━━ Extract

Here are the opening words of Stephen A. Douglas (one of Lincoln’s three opponents in the 1860 election and a windbag of epic proportions; remind you of anyone?) writing in the September 1859 issue of Harper’s Magazine:
UNDER our complex system of government it is the first duty of American statesmen to mark distinctly the dividing line between Federal and Local Authority. To do this with accuracy involves an inquiry, not only into the powers and duties of the Federal Government under the Constitution, but also into the rights, privileges, and immunities of the people of the Territories, as well as of the States composing the Union.
He sounds like a Tea Partier, doesn’t he? Just like Stonewall Emmer, Mike Parry, Michele Bachmann and the whole bunch.
But you don’t need to read much further in the article — Douglas does reel off a nineteen page diatribe, but you don’t need to read all of it, by any means — to see what Douglas’ constitutional tut-tutting is really all about:
The political organization which was formed in 1854, and has assumed the name of the Republican Party, is based on the theory that African slavery, as it exists in this country is an evil of such magnitude-social, moral; and political-as to justify and require the exertion of the entire power and influence of the Federal Government to the full extent that the Constitution, according to their interpretation, will permit for its ultimate extinction.

━━━━

◆ Assigned task A ◆
Decide whether each statement below agrees with the Douglas passage, answering yes or no and quoting the exact words of the passage that settle it: (i) Douglas's article appeared in the September 1859 issue of Harper's Magazine; (ii) Douglas's article runs twenty pages; (iii) the Republican Party was formed in 1856.
◆ Assigned task B ◆
Answer these questions from the Douglas passage:
(i) How many opponents did Lincoln face in the 1860 election, according to the passage?
(ii) Which people does the writer name as sounding like Douglas?
(iii) What does Douglas call the first duty of American statesmen?
◆ Assigned task C ◆
Reproduce the part of the Douglas passage starting with "Here are the" and going on through "the whole bunch.".

━━ Given data

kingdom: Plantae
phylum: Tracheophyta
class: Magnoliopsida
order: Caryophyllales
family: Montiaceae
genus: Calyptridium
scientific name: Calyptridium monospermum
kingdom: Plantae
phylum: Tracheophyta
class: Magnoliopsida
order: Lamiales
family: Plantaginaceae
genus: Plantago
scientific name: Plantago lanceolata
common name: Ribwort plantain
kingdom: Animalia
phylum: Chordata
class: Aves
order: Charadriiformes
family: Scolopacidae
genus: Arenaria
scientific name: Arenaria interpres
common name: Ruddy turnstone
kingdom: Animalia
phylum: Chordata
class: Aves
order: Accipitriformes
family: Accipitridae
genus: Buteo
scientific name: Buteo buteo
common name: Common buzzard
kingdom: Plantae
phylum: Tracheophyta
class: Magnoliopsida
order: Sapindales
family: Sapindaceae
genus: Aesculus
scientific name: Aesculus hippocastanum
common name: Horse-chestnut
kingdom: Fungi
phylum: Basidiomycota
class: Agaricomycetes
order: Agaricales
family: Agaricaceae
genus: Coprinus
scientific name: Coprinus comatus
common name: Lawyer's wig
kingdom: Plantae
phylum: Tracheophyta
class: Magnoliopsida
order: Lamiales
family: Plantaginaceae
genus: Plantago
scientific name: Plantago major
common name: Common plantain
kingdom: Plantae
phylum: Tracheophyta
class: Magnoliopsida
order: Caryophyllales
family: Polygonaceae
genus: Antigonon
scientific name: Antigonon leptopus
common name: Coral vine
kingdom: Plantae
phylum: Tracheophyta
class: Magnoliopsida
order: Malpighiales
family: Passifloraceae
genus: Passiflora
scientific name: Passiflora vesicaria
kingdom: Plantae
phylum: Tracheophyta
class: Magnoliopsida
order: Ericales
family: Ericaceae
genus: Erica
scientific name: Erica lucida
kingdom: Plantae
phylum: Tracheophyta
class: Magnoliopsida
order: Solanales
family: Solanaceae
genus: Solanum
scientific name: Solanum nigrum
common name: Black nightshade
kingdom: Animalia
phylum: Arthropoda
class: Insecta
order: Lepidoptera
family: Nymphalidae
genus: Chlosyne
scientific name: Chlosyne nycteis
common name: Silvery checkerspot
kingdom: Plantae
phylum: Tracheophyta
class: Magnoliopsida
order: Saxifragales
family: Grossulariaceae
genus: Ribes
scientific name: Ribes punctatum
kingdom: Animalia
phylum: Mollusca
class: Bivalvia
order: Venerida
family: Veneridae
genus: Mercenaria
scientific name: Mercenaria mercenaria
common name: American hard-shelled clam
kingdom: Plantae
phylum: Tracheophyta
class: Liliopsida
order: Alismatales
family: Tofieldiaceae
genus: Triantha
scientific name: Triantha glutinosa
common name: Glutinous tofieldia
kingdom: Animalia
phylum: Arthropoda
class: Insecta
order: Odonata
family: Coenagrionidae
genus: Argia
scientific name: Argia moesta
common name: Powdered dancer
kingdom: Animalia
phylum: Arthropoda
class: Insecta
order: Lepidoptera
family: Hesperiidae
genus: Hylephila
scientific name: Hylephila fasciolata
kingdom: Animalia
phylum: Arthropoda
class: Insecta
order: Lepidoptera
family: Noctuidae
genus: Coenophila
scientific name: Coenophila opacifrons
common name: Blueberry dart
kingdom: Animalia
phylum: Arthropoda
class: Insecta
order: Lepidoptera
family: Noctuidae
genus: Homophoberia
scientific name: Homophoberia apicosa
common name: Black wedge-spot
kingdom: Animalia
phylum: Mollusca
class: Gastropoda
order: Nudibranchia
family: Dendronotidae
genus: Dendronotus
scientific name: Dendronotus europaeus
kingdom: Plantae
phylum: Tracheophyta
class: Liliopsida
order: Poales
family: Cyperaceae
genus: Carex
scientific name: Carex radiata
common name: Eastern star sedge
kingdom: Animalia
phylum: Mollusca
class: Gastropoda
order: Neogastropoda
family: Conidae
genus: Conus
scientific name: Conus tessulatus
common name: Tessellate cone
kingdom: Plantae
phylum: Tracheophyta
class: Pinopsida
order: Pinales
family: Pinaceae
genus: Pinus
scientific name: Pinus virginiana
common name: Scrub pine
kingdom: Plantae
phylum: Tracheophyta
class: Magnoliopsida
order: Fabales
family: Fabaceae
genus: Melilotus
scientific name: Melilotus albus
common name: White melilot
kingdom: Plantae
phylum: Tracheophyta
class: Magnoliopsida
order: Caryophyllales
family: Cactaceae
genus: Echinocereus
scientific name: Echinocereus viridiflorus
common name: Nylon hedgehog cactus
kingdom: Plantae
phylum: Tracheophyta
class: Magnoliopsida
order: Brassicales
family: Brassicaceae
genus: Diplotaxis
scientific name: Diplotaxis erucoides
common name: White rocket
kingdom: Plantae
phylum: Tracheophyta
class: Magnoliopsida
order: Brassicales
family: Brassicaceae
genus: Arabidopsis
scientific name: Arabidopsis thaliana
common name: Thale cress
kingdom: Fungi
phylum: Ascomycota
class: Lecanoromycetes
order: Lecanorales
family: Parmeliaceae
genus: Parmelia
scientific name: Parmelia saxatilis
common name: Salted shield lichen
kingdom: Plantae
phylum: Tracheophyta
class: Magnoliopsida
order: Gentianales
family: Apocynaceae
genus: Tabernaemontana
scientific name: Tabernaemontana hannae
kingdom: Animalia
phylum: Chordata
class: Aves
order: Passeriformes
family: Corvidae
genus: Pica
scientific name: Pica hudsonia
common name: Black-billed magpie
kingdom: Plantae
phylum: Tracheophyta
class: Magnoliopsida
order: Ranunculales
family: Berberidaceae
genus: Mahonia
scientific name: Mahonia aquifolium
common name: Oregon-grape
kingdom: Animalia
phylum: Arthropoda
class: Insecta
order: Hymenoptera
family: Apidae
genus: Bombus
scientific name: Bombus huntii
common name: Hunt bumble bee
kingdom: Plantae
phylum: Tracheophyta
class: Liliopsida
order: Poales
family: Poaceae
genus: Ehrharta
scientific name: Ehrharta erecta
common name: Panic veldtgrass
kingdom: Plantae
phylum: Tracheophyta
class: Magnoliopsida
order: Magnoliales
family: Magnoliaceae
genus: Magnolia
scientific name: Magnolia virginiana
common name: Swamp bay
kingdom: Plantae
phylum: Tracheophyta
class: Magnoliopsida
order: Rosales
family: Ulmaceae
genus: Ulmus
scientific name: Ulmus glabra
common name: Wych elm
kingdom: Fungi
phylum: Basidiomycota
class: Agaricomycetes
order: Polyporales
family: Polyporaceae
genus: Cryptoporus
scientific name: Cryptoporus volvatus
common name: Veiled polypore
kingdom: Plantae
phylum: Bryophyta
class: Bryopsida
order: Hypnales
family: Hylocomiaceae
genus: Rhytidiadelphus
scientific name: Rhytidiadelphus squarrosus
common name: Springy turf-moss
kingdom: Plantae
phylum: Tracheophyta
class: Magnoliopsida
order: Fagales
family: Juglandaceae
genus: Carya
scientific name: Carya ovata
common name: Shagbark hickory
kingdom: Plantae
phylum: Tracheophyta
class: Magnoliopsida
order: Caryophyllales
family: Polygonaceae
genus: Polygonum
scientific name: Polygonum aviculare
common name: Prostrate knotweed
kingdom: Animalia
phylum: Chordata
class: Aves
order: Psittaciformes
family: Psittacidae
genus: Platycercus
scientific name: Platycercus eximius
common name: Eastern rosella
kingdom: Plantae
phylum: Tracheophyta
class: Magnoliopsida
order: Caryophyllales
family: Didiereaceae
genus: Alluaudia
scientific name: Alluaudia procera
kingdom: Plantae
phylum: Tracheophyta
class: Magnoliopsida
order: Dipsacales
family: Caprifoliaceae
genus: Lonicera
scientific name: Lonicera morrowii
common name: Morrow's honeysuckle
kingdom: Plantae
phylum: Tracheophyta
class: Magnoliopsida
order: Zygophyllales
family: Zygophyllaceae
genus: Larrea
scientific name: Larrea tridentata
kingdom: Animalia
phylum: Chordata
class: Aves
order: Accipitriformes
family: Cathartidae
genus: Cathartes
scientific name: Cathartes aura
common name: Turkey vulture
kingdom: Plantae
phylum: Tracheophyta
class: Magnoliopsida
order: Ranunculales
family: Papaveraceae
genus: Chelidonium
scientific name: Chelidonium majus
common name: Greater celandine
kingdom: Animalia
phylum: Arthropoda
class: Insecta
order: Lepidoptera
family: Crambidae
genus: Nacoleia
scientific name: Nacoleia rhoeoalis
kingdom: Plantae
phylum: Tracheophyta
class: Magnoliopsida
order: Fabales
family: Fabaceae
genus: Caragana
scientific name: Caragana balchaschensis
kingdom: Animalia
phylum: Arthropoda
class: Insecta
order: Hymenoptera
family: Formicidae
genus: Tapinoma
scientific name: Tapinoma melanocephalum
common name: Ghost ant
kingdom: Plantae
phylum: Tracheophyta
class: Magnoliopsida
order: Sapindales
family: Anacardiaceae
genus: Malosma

━━━━

◆ Exercise result A ◆
(i) Yes: "writing in the September 1859 issue of Harper’s Magazine"
(ii) No: "Douglas does reel off a nineteen page diatribe"
(iii) No: "The political organization which was formed in 1854, and has assumed the name of the Republican Party"

◆ Exercise result B ◆
(i) Three.
(ii) Stonewall Emmer, Mike Parry and Michele Bachmann.
(iii) To mark distinctly the dividing line between Federal and Local Authority.

◆ Exercise result C ◆
Here are the opening words of Stephen A. Douglas (one of Lincoln’s three opponents in the 1860 election and a windbag of epic proportions; remind you of anyone?) writing in the September 1859 issue of Harper’s Magazine:
UNDER our complex system of government it is the first duty of American statesmen to mark distinctly the dividing line between Federal and Local Authority. To do this with accuracy involves an inquiry, not only into the powers and duties of the Federal Government under the Constitution, but also into the rights, privileges, and immunities of the people of the Territories, as well as of the States composing the Union.
He sounds like a Tea Partier, doesn’t he? Just like Stonewall Emmer, Mike Parry, Michele Bachmann and the whole bunch.